Assignment:
Are you able to quote each entry exactly as written?

[Records from a collection]

-*-*-

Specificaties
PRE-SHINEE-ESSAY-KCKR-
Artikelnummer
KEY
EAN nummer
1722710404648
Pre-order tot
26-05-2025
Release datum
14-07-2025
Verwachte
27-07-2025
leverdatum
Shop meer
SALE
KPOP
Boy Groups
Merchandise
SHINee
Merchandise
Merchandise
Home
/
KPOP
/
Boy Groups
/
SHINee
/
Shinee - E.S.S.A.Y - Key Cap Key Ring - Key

-*-*-

Task result:
Specificaties
PRE-SHINEE-ESSAY-KCKR-
Artikelnummer
KEY
EAN nummer
1722710404648
Pre-order tot
26-05-2025
Release datum
14-07-2025
Verwachte
27-07-2025
leverdatum
Shop meer
SALE
KPOP
Boy Groups
Merchandise
SHINee
Merchandise
Merchandise
Home
/
KPOP
/
Boy Groups
/
SHINee
/
Shinee - E.S.S.A.Y - Key Cap Key Ring - Key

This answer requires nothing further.